Similarities and differences to DynamoDB
Kora and DynamoDB share some common traits with regard to multi-tenancy:
They use the same resource-sharing model across all components: shared processes with logical isolation.
High resource utilization is achieved by over-subscribing tenants, given that the aggregate load of all tenants falls far below the aggregate throughput quotas assigned to all tenants.
Any given write can only go to one node out of the entire fleet (as both use leader-based replication).
The unit of data distribution is the partition.
Partitions can be migrated across storage nodes (called brokers in the case of Kora) to minimize hotspots.

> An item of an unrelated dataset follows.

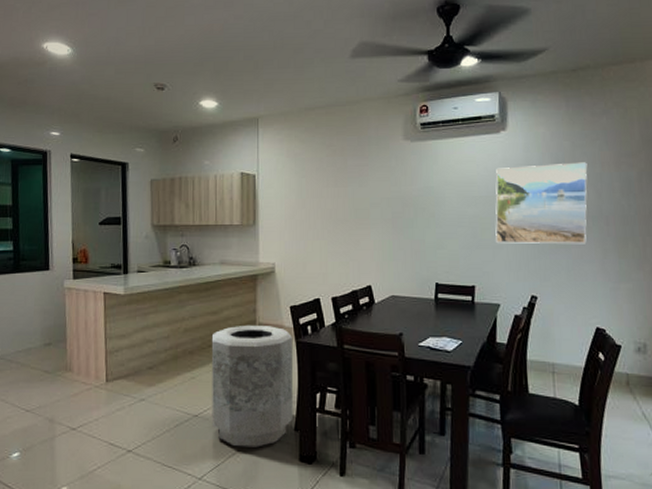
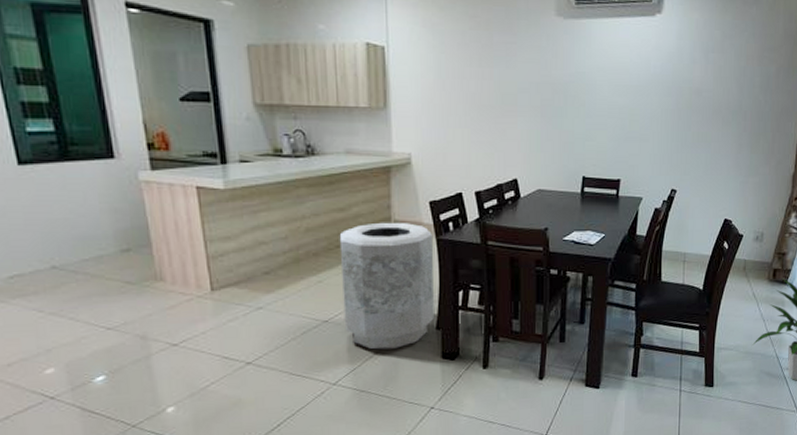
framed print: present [495,162,588,244] -> none [643,54,734,139]

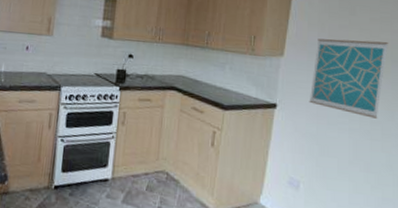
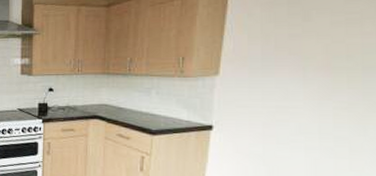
wall art: present [309,38,389,119] -> none [252,46,359,134]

However, there are also a few differences:
DynamoDB avoids unnecessary throttling due to load skew by enforcing aggregate table throughput in the proxy layer (with its Global Admission Control) and moving data to avoid hotspots. Kora enforces aggregate throughput at the broker level but uses a lazy distributed rate-limiting design which allows for skewed load distribution without throttling. Kora also uses data movement to avoid hotspots which could cause throttling.
DynamoDB, with its request-oriented protocol can move data transparently, whereas the Kafka API, with its persistent connections and exposed partitions, makes data movement more disruptive. Thus there is a balance between data balancing and client stability that must be taken into account.
Conclusions
Kora and Apache Kafka are evolving. There are some exciting features that are in the ideation phase for Apache Kafka that will also be implemented by Kora.
Splitting and merging partitions will help with heat management as skewed partition loads can be handled on the storage layer more effectively. Currently, the onus is on the producers to ensure that load is evenly distributed over partitions. Partition strategies based on random partitioning with some degree of stickiness work relatively well and key-based partitioning works as long as the key distribution is relatively uniform. However, being able to handle partition skew or even aggregate topic-level load changes by splitting and merging will be very useful.
Partition-less Kafka is also attractive as it would both simplify the client protocol and potentially make data movement less disruptive. It would also make splitting and merging transparent to clients, just as it is with DynamoDB. Sharding will always be necessary, so partitions are here to stay, but how these are exposed in the client protocol is another thing entirely.
Technology is changing, the capabilities of the cloud are changing, and with it, so too will the architecture of cloud data systems as they evolve to take advantage of improved networking speeds, better compute, and low-cost object storage.
Kora’s architecture is not static and a year to two from now, I will need to rewrite much of this deep-dive. For one, it is trending towards more and more disaggregation, enabled by modern networking speeds, a better understanding in the industry of how to build large-scale disaggregated systems, and more sophisticated abstractions offered by the major CSPs. Currently, Kora prioritizes the needs of low-latency event streams using an architecture based on a fault-tolerant cache (brokers) in front of cloud object storage. But not all streams are equal and Kora will continue to change to accommodate the needs of different workloads as well as improve the scalability, elasticity, and performance of its multi-tenant workloads.